Yes, and standard chargers can be installed anywhere you can put a clothes dryer. You only need 120kW charging if you're going to be road-tripping. In the 2+ years I've owned an EV I've never had an issue, including doing 300mi+ in a single day about once a week.

Heck, when I bought my current house I didn't need to do anything since the previous owner already had a NEMA 14-50 outlet for their welder.


Yeah it's all so simple until you realize that means every house running a clothes dryer all at the same time between 5pm and whatever time in the evening everyone is done charging.

Los Angeles and parts of the Bay Area have had nearly annual brownouts for the last 20 years just from air conditioners during heat waves. How in the world do you expect that aging power grid (in the fifth/sixth largest economy no less...) to handle a clothes dryers in every house running 4+ hours a day?


>running a clothes dryer all at the same time

Fortunately those "clothes dryers" are already connected to the internet, and have sophisticated power electronics hooked to the grid that can detect voltage sag and phase lag. Connected to a central server, each car (or stationary battery, for that matter) becomes BOTH a sensor that can monitor grid health AND a remote-control load that can be dialed up and down (so long as the car gets a full charge before 7am, or whenever the user chooses).

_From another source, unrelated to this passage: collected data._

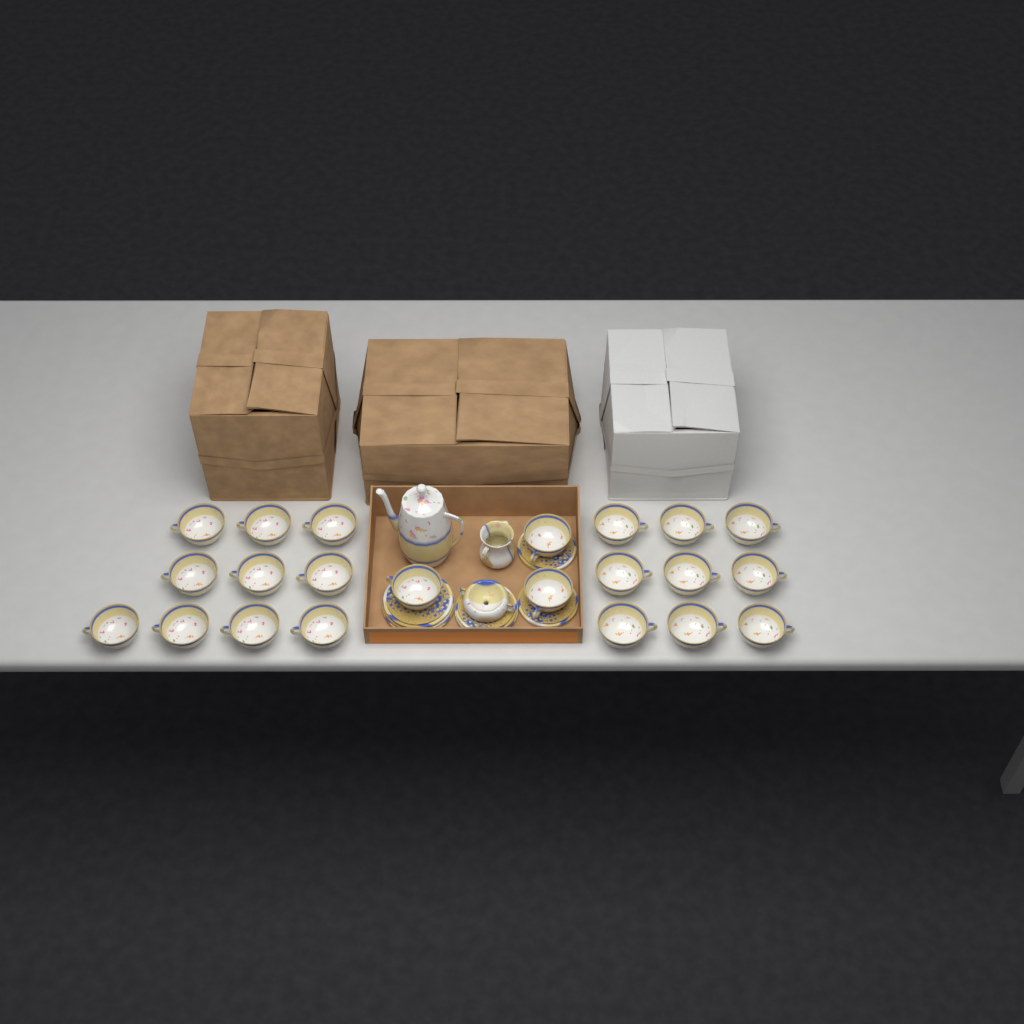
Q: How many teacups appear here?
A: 22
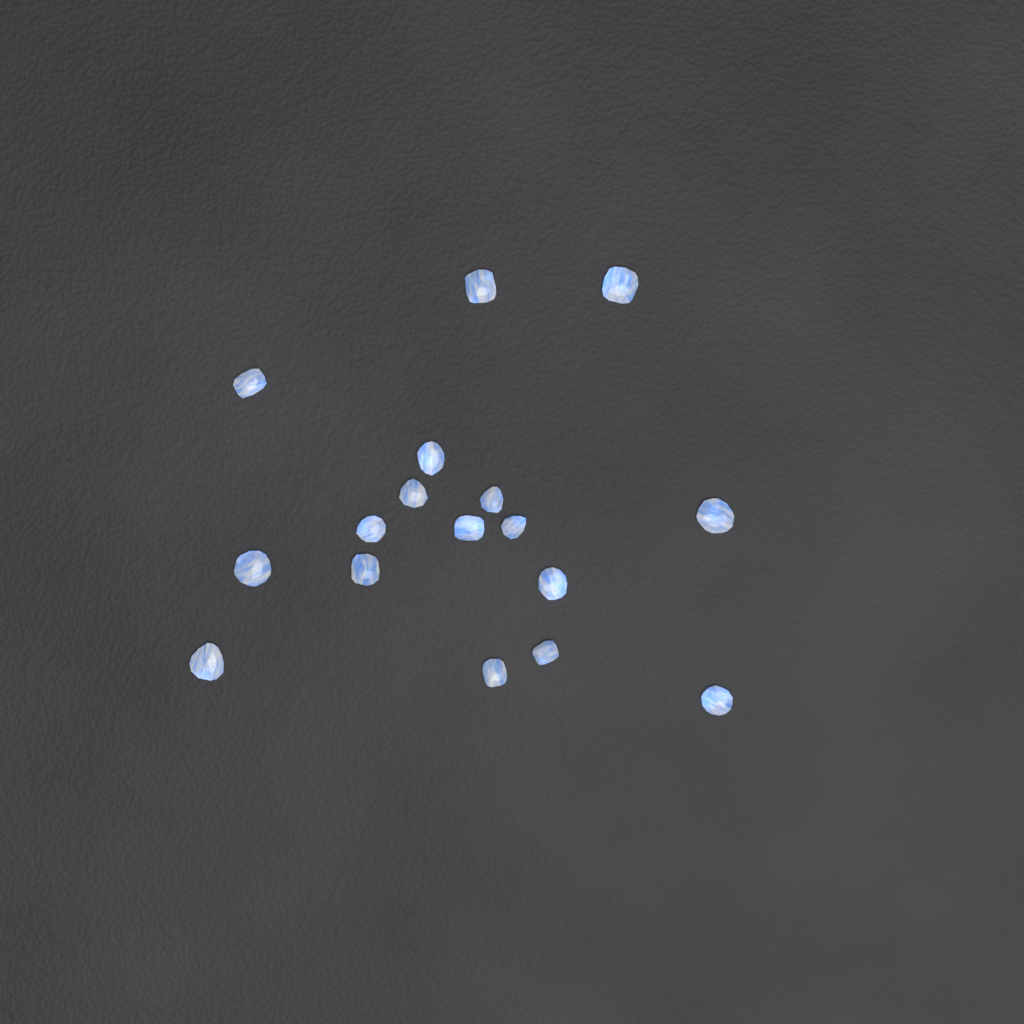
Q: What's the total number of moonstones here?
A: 17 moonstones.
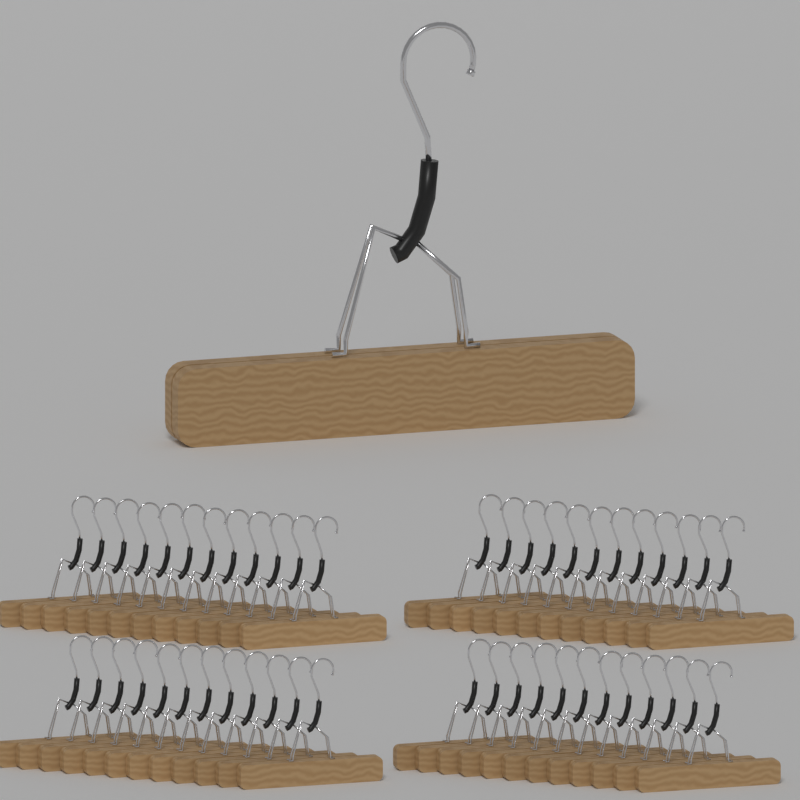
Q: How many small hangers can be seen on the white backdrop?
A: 48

The internet allows entire neighborhoods of EVs to be controlled at once, so that the substation is at 100% power and no more, and so the distribution/transmission lines are at 100% power and no more.

Is that a hard control problem? Sure. BUT it's easier than overbuilding the electric grid by 2-3x (which is, after all, the largest machine ever built[1]). And given the very large opportunity cost, there's a lot of incentive to solve it.

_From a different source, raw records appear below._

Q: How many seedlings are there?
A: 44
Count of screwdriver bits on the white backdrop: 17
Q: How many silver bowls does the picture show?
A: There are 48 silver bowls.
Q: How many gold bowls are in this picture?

[1] https://www.smithsonianmag.com/videos/category/innovation/th...


I think 4 hours is on the long end, at least from my usage. For our car 20 miles of highway travel(most taxing for EV) is about 1 hour of charging.

With off-peak rates and people having different schedules(I'm home at 4pm for instance) I don't see why everyone would be hammering the grid at 5pm.


Most people get off work between 4 and 6pm. (this is not 50% of the population, but it is still a large number). They all go home and plug their car in then take a shower. Many days the peak electric use for the day is at 6pm when all those people start cooking dinner (electric stove) or jump in the shower (electric water heater). When a significant number of people start plugging their car in when they get home the peak will go up much more.

Of course as has been pointed out repeatedly a smart charger can manage exactly when the battery starts to charge. However it isn't quite that simple: many of those people will go out again for their bowling league or whatever, and need enough charge in their car.


I imagine they'd handle it by designating off-peak hours, like many utility companies already do, so people will charge their cars then.


> Heck, when I bought my current house I didn't need to do anything since the previous owner already had a NEMA 14-50 outlet for their welder.

Let me guess you're countryside? Friend of mine has a relatively new house in Munich, biggest thing he has is a 3x16A CEE outlet.


I'm going to guess that your friend also has access to a heck of a lot better public transportation that I do.

I'd happily use public transportation instead if I could but the closest one to me(12 miles away) was the one that derailed yesterday.